I started my career in 2012 as a programmer analyst at a global multinational back in India, where I was developing applications in Java and .NET. While coding and developing several applications, I got introduced to secure coding methodologies, the OWASP Top 10 for APIs and application security. I realized that rather than just developing the application, it's important to have it secure by design right at the beginning. This shift-left approach, which is a common term now, wasn't so common back then, but that's when I realized it's very important to develop your application secure by design and be an enabler, not a blocker after the application is live. That led me to dive more into cybersecurity. I started with on-premises security when there was no cloud, no AI. There were huge data servers, mainframe, DB2, UDB, and we had to set security standards for on-premises with network firewalls. The technology was different back then, more manual, but it was interesting at the same time. The threats have been evolving, but they have always been there, and that's why I think this role is very important to secure your applications, your data, your information, your identity. I became a security analyst, then a cybersecurity consultant, and now I'm an advisor in cybersecurity engineering. I've worked in seven organizations so far. My key responsibility has always been leading large-scale security initiatives for multiple clients and organizations, helping them strengthen their security resilience in this evolving, complex threat landscape. Threats evolve every single day, so we need to keep ahead of them and not just play catch-up. I focus on risk management for enterprises, developing security strategies, and designing properly configured security architectures. Basically, I enable secure by design applications and architectures for organizations and clients.

Her Interview

Ten minutes with Sayali

01What advice would you give to young women entering your industry?

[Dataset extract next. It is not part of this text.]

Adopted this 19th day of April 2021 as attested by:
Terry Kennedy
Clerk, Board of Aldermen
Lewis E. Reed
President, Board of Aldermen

I tell everybody, don't chase tools, just understand the systems. Understand the process, the data flows, trust boundaries in any system, not just the tools, because the tools are going to change, the technology is going to change, but the fundamentals always remain the same. Don't chase the tools, understand the basics, the fundamentals of the system, and learn how things can break, and not just how they work, so that you can fix them. What is very important in our field is people should be comfortable being uncomfortable. You will feel behind a lot, because there's so much happening, it's evolving every day, so you have to upskill yourself every single day, understand, upskill, and not get comfortable in the technology, because it's so dynamic.

02What are the biggest challenges or opportunities in your field right now?

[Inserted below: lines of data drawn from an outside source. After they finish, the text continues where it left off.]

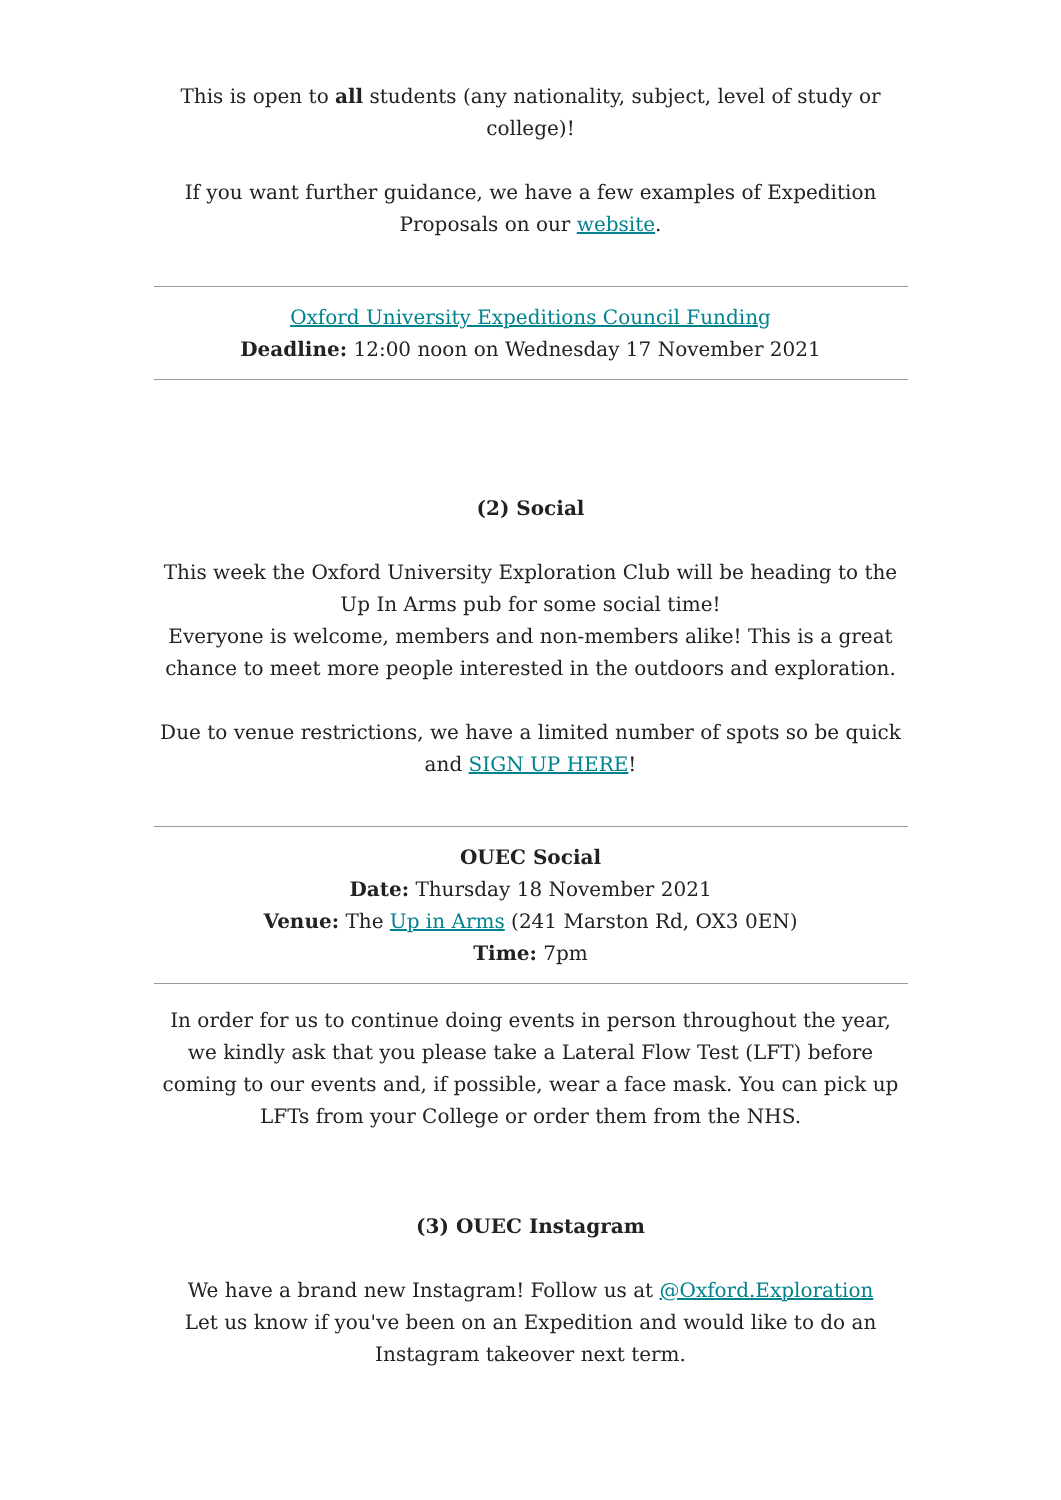This is open to all students (any nationality, subject, level of study or college)!
If you want further guidance, we have a few examples of Expedition Proposals on our website.
Oxford University Expeditions Council Funding
Deadline: 12:00 noon on Wednesday 17 November 2021
(2) Social
This week the Oxford University Exploration Club will be heading to the Up In Arms pub for some social time!
Everyone is welcome, members and non-members alike! This is a great chance to meet more people interested in the outdoors and exploration.
Due to venue restrictions, we have a limited number of spots so be quick and SIGN UP HERE!
OUEC Social
Date: Thursday 18 November 2021
Venue: The Up in Arms (241 Marston Rd, OX3 0EN)
Time: 7pm
In order for us to continue doing events in person throughout the year, we kindly ask that you please take a Lateral Flow Test (LFT) before coming to our events and, if possible, wear a face mask. You can pick up LFTs from your College or order them from the NHS.
(3) OUEC Instagram
We have a brand new Instagram! Follow us at @Oxford.Exploration
Let us know if you've been on an Expedition and would like to do an Instagram takeover next term.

The biggest challenge is that cybersecurity is so dynamic and evolving that you cannot rest. You have to be there on your toes all the time. There could be an incident at 2AM at night, or 3AM at night, and you have to be there to troubleshoot and resolve it. It's not a 9-to-5, so to say. It depends on role to role also, but because it is so dynamic and so complex, you have to be there all the time, think about it, and work on it and act on it immediately. It cannot wait. It's like how a doctor performs surgeries. A person gets a heart attack at any time, so a system can get a heart attack at any time, and you have to be there to fix it.

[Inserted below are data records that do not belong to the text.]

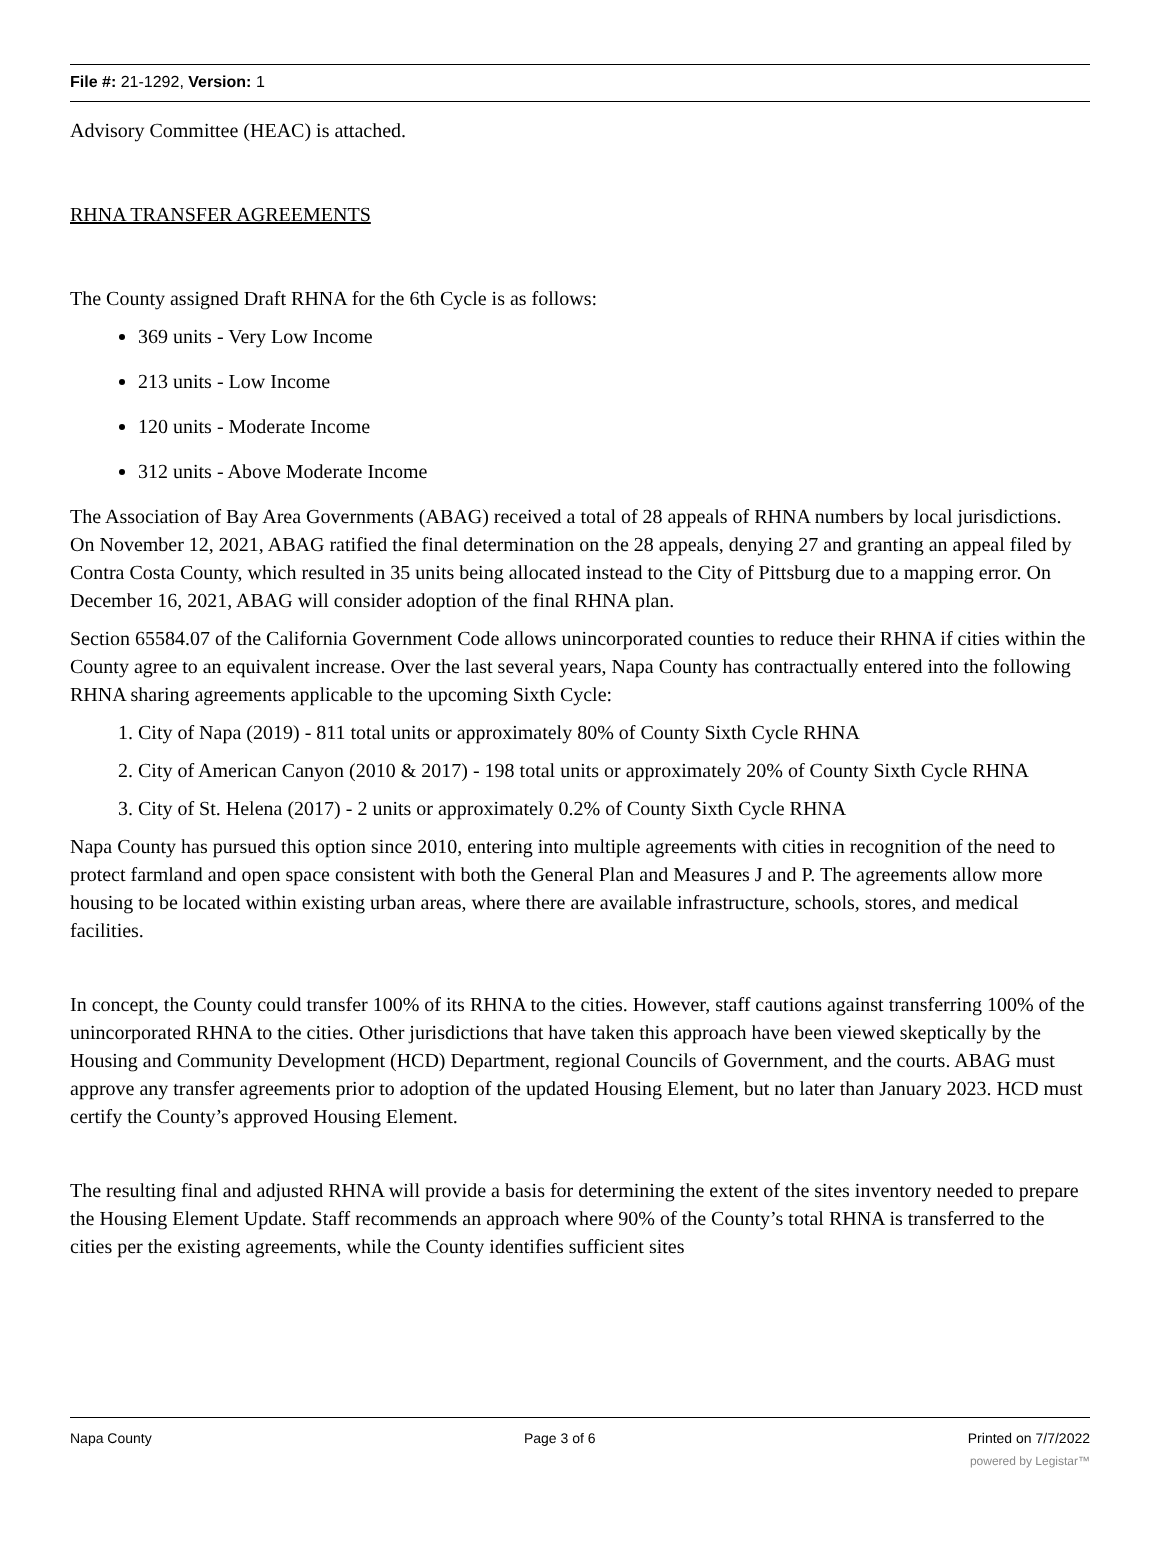File #: 21-1292, Version: 1
Advisory Committee (HEAC) is attached.
RHNA TRANSFER AGREEMENTS
The County assigned Draft RHNA for the 6th Cycle is as follows:
369 units - Very Low Income
213 units - Low Income
120 units - Moderate Income
312 units - Above Moderate Income
The Association of Bay Area Governments (ABAG) received a total of 28 appeals of RHNA numbers by local jurisdictions. On November 12, 2021, ABAG ratified the final determination on the 28 appeals, denying 27 and granting an appeal filed by Contra Costa County, which resulted in 35 units being allocated instead to the City of Pittsburg due to a mapping error. On December 16, 2021, ABAG will consider adoption of the final RHNA plan.
Section 65584.07 of the California Government Code allows unincorporated counties to reduce their RHNA if cities within the County agree to an equivalent increase. Over the last several years, Napa County has contractually entered into the following RHNA sharing agreements applicable to the upcoming Sixth Cycle:
1. City of Napa (2019) - 811 total units or approximately 80% of County Sixth Cycle RHNA
2. City of American Canyon (2010 & 2017) - 198 total units or approximately 20% of County Sixth Cycle RHNA
3. City of St. Helena (2017) - 2 units or approximately 0.2% of County Sixth Cycle RHNA
Napa County has pursued this option since 2010, entering into multiple agreements with cities in recognition of the need to protect farmland and open space consistent with both the General Plan and Measures J and P. The agreements allow more housing to be located within existing urban areas, where there are available infrastructure, schools, stores, and medical facilities.
In concept, the County could transfer 100% of its RHNA to the cities. However, staff cautions against transferring 100% of the unincorporated RHNA to the cities. Other jurisdictions that have taken this approach have been viewed skeptically by the Housing and Community Development (HCD) Department, regional Councils of Government, and the courts. ABAG must approve any transfer agreements prior to adoption of the updated Housing Element, but no later than January 2023. HCD must certify the County’s approved Housing Element.
The resulting final and adjusted RHNA will provide a basis for determining the extent of the sites inventory needed to prepare the Housing Element Update. Staff recommends an approach where 90% of the County’s total RHNA is transferred to the cities per the existing agreements, while the County identifies sufficient sites
Napa County Page 3 of 6 Printed on 7/7/2022
powered by Legistar™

03What values are most important to you in your work and personal life?

The first value that comes to me, apart from my own personal values, is ethics. Having ethics in my field and in any field is very important in general, but in cybersecurity, it's more so important because we can do everything that a bad actor, a malicious actor or a hacker could do. Not using those skills to exploit, and using them for the benefit of society is very important. Ethics comes number one as a value or model in cybersecurity, because we know how to get the data or information, and not using it to exploit or to create vulnerabilities or to cause harm or damage to the system or society is very important.